The probability of such headstands increased as a whale got bigger, the study found, while the probability of the forward-swimming tactic decreased. Water depth and the type of habitat  — rocky, sandy or coral reef — also played a role in the approach the whales took.

Drone imagery shows a gray whale using a side-swim technique to find food.
Drone imagery shows a gray whale using a side-swim technique to find food.Oregon State University

Bird attributes the switch between techniques to the maturity of a whale’s muscles as well as its levels of strength and coordination.

Her team’s second study, published in the journal Ecology and Evolution in August, described how older, bigger whales release air from their blowholes to help them stay underwater when searching for food.

These “bubble blasts” can help a whale sink by decreasing their buoyancy. Bigger whales have a greater need for this, since their larger lungs hold more air and they have more blubber, both of which make them prone to floating.
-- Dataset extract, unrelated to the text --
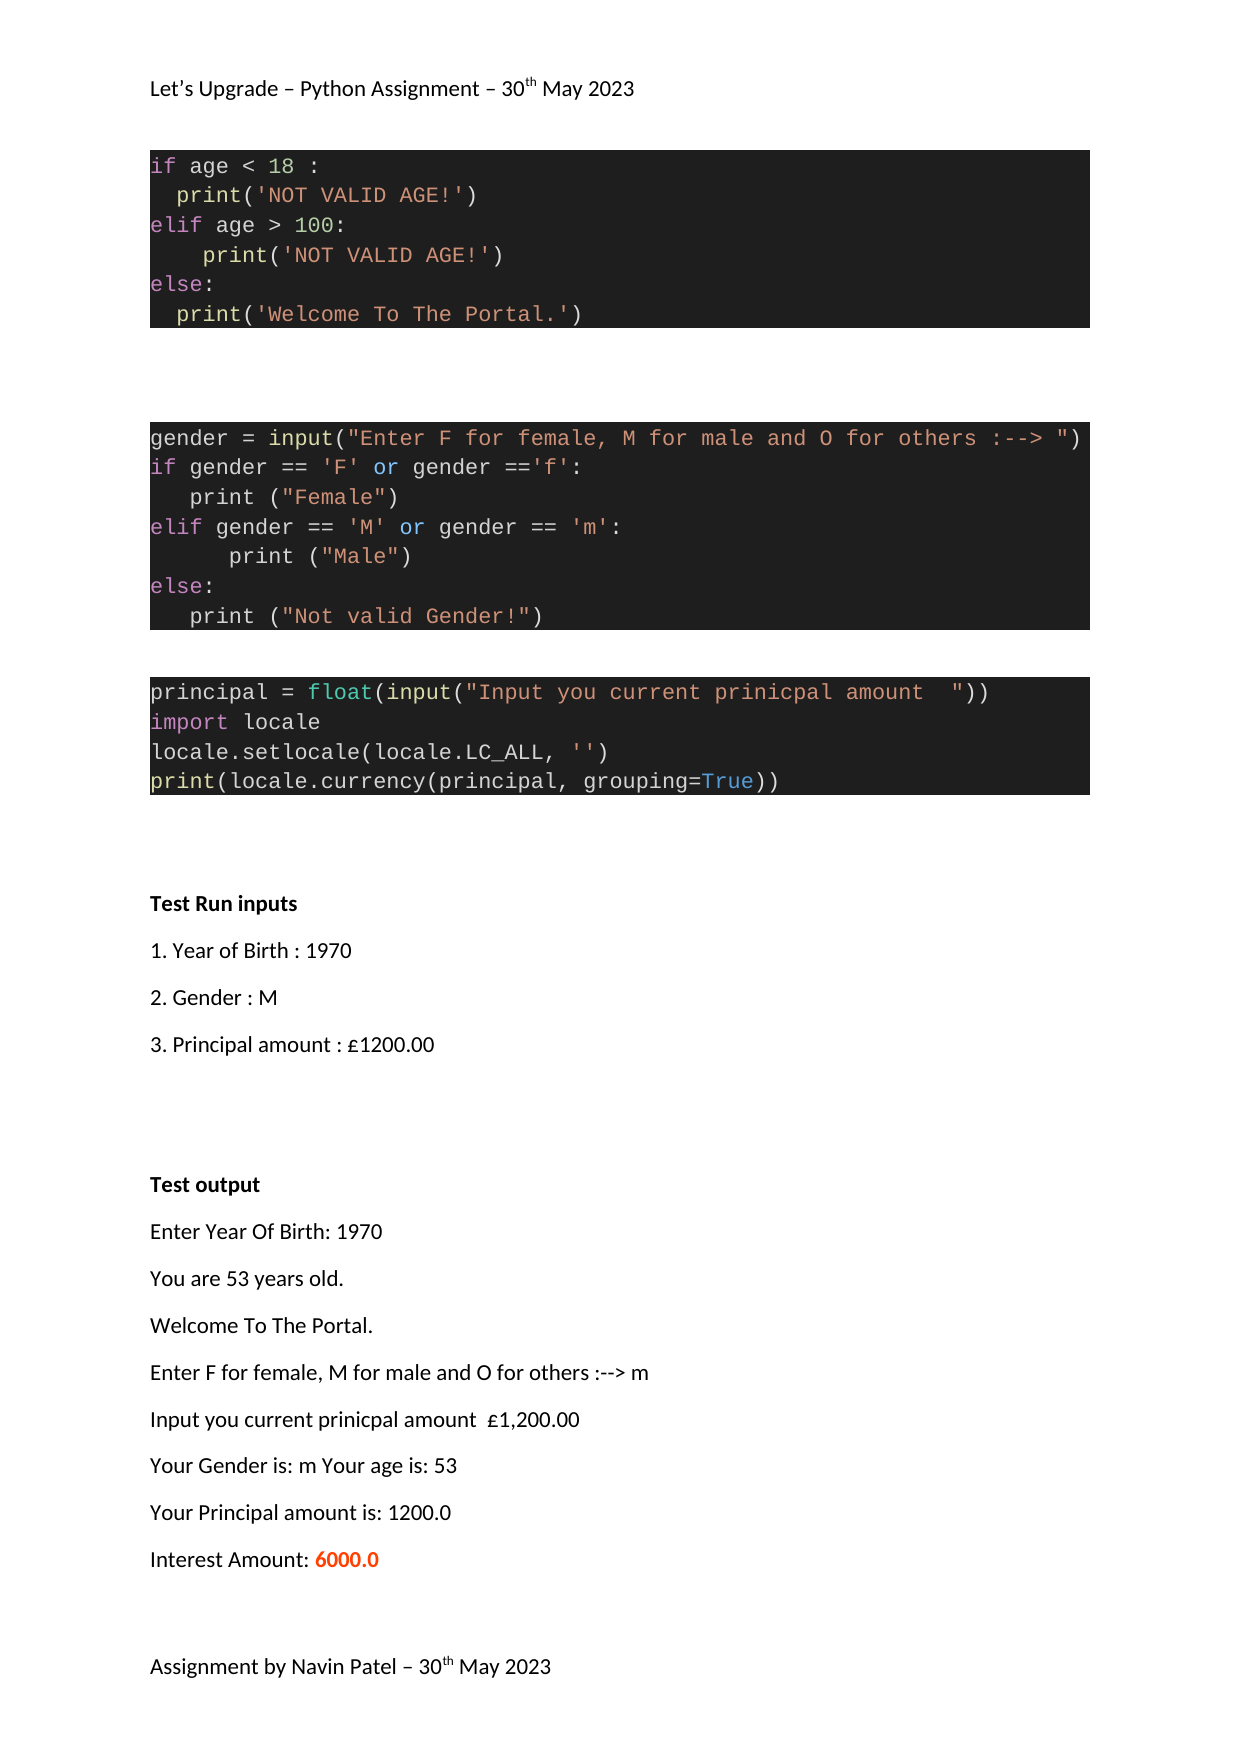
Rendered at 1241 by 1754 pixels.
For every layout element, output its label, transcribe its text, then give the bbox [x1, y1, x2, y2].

The finding was based on observations of 75 whales. On average, a bubble blast came 27 seconds after a whale dove for food, and most were observed while the whales were doing headstands. The older and bigger a whale got, the greater the probability of such a blast.

“This sort of pairing of the size with the behavior on the individual level is a really exciting part of this study,” Bird said.

Susan Parks, a biology professor at Syracuse University who has published studies on whales’ eating habits but was not involved in the new research, said that documenting diversity among one whale species helps scientists avoid inaccurate generalizations.

“As we try to do conservation efforts or conserve endangered species, it’s really important to understand that there could be a wide variation in behaviors,” Parks said. “So we can’t just sort of stop at the single observation.”

Parks also highlighted the potential drones have for collecting detailed data on whales.

“There’s so much unknown about their behavior,” she said, adding that the study shows how “using drone footage to essentially spy on what the whales are doing gave them a totally different perspective on the details of how they were making a living.”